**Task requirements:** Format the stretch of rows from the line containing "collectors: J. Collins & M. L. Fernald" through the end of the rows as a JSON list of strings, one string per line, omitting blank lines.

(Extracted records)

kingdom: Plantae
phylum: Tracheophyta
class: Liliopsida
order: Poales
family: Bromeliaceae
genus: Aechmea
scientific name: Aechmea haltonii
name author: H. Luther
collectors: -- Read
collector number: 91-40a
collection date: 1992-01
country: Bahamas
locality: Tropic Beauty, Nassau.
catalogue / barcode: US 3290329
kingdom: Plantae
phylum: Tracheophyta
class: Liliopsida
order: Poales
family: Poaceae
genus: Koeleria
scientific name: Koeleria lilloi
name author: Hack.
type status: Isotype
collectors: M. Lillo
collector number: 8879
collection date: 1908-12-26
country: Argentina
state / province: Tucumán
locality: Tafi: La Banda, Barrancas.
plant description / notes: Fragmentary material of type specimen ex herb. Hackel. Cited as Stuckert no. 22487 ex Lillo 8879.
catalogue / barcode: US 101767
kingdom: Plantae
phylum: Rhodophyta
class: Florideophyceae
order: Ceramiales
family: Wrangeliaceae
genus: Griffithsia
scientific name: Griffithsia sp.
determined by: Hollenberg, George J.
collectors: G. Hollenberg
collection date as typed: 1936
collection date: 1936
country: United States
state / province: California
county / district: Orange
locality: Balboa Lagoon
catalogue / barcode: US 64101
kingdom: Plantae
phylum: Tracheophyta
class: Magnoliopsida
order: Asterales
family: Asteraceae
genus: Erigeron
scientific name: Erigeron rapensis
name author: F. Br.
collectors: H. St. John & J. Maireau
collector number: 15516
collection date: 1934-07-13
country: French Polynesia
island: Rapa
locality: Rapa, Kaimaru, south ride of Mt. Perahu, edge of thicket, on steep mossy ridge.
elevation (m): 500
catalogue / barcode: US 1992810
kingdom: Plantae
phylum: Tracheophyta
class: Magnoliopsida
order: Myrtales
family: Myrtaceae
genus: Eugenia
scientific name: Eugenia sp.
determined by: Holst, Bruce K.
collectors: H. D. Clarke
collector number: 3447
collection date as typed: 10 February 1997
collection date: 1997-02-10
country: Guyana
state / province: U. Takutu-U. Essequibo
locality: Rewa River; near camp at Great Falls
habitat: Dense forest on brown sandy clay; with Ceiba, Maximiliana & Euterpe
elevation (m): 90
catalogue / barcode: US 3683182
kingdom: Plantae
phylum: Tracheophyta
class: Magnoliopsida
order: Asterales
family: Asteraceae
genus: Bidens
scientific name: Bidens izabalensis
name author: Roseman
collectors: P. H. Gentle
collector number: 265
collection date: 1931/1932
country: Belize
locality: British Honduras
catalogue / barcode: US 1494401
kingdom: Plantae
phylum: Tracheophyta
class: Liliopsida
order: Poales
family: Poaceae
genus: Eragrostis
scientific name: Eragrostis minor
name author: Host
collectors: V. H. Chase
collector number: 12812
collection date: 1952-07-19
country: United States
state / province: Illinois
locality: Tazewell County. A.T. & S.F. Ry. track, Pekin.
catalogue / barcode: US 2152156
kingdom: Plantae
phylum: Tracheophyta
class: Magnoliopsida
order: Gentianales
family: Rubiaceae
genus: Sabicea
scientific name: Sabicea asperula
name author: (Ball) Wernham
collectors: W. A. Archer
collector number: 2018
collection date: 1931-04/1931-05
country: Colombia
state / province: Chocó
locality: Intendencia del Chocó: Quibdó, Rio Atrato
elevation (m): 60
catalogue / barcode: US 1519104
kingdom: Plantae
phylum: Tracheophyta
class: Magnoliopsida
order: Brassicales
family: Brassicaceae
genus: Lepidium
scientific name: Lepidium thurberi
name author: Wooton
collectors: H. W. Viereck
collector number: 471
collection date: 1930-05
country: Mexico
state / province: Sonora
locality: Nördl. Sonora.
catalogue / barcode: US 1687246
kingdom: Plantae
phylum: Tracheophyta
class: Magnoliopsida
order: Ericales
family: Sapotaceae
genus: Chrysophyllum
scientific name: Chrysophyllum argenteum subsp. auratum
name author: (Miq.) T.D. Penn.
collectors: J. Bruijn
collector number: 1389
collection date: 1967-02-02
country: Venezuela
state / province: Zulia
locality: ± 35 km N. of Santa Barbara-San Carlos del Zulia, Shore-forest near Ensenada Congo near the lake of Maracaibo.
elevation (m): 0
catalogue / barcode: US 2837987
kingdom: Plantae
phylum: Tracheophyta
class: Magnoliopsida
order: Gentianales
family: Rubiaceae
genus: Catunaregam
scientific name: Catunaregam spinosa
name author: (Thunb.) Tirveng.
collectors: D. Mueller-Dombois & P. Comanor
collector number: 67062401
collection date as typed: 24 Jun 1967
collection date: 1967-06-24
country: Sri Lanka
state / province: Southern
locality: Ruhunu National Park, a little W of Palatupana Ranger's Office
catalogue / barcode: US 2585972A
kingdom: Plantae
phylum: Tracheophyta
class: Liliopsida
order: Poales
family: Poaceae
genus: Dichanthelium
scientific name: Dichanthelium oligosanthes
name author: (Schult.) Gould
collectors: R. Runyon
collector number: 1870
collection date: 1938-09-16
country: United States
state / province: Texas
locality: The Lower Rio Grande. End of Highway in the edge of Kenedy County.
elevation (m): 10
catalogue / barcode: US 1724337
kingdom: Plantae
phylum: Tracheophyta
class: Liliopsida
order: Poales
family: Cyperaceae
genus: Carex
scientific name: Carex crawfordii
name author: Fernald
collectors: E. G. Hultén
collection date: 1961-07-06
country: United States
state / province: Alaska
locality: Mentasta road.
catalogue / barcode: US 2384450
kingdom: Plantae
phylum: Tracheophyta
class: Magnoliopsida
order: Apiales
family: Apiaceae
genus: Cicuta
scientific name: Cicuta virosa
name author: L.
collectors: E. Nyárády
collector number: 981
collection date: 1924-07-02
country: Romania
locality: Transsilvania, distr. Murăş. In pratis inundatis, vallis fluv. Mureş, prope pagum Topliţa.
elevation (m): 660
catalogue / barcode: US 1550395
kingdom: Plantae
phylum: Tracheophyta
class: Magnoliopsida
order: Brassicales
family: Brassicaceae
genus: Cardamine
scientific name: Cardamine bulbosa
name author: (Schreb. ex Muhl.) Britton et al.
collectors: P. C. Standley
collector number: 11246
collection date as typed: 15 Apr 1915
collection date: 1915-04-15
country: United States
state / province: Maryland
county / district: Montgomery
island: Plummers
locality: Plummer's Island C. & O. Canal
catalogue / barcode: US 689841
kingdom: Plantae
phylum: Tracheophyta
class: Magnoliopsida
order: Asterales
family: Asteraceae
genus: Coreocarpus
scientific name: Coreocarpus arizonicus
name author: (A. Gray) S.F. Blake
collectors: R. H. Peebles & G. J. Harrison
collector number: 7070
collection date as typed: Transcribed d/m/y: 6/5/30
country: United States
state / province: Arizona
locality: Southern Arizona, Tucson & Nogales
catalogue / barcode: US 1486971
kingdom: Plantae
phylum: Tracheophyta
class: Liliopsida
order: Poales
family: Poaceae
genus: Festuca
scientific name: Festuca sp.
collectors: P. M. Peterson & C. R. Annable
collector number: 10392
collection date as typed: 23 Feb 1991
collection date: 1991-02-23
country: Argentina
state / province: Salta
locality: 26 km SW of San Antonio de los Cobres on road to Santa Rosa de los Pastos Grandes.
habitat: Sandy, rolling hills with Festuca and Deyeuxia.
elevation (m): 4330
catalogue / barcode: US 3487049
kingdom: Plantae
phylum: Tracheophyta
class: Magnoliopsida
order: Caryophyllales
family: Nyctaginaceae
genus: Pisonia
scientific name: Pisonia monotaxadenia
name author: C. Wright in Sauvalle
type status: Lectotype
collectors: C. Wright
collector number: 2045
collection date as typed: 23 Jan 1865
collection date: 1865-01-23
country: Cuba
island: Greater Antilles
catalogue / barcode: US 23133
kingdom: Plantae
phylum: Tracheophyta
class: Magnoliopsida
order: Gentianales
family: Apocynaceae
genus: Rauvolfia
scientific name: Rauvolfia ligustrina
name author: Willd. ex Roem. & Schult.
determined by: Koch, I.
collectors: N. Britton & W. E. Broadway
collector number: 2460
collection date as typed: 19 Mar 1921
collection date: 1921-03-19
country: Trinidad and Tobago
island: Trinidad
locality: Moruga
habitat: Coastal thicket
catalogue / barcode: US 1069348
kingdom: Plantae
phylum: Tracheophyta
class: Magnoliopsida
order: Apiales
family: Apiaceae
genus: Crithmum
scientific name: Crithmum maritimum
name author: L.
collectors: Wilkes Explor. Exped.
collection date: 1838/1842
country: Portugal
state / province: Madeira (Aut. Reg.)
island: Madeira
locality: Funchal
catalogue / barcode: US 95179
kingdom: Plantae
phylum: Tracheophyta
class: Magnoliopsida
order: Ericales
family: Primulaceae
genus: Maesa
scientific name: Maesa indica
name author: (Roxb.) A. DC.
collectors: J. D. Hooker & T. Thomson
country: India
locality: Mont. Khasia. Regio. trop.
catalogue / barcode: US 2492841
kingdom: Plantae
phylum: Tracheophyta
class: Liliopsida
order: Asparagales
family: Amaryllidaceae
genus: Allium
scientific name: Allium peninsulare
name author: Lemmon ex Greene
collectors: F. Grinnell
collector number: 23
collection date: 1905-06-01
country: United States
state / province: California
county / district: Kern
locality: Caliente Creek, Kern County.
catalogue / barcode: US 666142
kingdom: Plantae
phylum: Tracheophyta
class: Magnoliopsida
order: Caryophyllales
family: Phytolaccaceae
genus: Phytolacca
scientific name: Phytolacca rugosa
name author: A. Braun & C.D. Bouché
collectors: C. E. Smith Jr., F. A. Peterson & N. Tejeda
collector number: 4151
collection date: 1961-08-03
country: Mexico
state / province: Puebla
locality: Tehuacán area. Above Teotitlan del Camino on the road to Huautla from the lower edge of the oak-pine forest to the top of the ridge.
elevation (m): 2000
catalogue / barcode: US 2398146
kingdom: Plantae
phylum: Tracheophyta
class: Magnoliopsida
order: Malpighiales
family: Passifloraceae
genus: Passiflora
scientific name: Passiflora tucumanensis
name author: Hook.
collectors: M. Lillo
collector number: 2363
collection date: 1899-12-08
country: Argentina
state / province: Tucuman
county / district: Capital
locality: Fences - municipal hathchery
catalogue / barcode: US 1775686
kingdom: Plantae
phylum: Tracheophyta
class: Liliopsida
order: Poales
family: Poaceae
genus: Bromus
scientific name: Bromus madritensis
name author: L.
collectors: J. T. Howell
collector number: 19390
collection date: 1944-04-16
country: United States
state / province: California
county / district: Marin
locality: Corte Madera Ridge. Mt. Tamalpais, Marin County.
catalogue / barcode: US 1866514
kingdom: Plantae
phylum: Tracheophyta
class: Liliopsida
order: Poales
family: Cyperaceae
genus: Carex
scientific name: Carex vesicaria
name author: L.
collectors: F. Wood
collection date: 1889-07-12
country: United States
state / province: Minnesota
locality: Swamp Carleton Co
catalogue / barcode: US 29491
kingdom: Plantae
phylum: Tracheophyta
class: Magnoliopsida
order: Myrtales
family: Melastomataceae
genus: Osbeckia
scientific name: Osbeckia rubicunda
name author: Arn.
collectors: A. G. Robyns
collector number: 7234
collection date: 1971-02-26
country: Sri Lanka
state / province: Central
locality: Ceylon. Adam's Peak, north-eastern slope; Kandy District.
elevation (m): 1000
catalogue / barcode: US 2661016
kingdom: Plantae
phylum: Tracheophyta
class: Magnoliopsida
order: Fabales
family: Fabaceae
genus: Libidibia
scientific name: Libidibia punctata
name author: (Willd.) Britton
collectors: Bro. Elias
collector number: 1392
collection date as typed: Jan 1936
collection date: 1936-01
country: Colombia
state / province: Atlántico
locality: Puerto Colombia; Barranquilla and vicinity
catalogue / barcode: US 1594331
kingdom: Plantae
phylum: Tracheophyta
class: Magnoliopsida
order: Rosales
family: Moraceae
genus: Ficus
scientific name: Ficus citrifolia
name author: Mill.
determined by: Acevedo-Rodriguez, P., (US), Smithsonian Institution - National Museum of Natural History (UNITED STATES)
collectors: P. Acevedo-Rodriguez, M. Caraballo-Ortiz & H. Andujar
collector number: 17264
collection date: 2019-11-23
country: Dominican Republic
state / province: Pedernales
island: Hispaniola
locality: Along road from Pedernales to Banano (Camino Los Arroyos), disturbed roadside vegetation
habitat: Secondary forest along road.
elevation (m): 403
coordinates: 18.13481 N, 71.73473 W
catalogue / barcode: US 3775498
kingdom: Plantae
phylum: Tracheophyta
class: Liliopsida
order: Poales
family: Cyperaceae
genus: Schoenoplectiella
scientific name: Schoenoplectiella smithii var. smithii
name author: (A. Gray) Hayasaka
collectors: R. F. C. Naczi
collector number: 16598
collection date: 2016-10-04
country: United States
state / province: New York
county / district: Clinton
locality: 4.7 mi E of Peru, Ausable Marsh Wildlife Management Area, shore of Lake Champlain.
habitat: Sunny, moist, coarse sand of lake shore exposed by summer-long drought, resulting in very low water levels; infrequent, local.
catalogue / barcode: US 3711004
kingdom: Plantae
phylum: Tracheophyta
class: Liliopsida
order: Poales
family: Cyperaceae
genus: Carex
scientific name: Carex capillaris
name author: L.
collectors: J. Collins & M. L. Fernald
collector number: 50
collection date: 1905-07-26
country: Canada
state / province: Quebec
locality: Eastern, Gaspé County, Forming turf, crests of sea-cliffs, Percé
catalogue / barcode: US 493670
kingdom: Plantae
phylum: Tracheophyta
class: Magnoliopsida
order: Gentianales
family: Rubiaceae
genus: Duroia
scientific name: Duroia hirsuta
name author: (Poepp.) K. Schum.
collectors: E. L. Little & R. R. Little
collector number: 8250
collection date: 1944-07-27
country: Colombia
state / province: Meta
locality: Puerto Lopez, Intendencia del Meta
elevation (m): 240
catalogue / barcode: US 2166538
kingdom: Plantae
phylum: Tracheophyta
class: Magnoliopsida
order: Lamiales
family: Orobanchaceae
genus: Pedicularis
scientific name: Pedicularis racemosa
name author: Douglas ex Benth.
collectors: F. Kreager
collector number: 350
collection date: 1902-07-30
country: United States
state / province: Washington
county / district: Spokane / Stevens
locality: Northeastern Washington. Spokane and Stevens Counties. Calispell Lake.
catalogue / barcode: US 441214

**Task answer:**
[
  "collectors: J. Collins & M. L. Fernald",
  "collector number: 50",
  "collection date: 1905-07-26",
  "country: Canada",
  "state / province: Quebec",
  "locality: Eastern, Gaspé County, Forming turf, crests of sea-cliffs, Percé",
  "catalogue / barcode: US 493670",
  "kingdom: Plantae",
  "phylum: Tracheophyta",
  "class: Magnoliopsida",
  "order: Gentianales",
  "family: Rubiaceae",
  "genus: Duroia",
  "scientific name: Duroia hirsuta",
  "name author: (Poepp.) K. Schum.",
  "collectors: E. L. Little & R. R. Little",
  "collector number: 8250",
  "collection date: 1944-07-27",
  "country: Colombia",
  "state / province: Meta",
  "locality: Puerto Lopez, Intendencia del Meta",
  "elevation (m): 240",
  "catalogue / barcode: US 2166538",
  "kingdom: Plantae",
  "phylum: Tracheophyta",
  "class: Magnoliopsida",
  "order: Lamiales",
  "family: Orobanchaceae",
  "genus: Pedicularis",
  "scientific name: Pedicularis racemosa",
  "name author: Douglas ex Benth.",
  "collectors: F. Kreager",
  "collector number: 350",
  "collection date: 1902-07-30",
  "country: United States",
  "state / province: Washington",
  "county / district: Spokane / Stevens",
  "locality: Northeastern Washington. Spokane and Stevens Counties. Calispell Lake.",
  "catalogue / barcode: US 441214"
]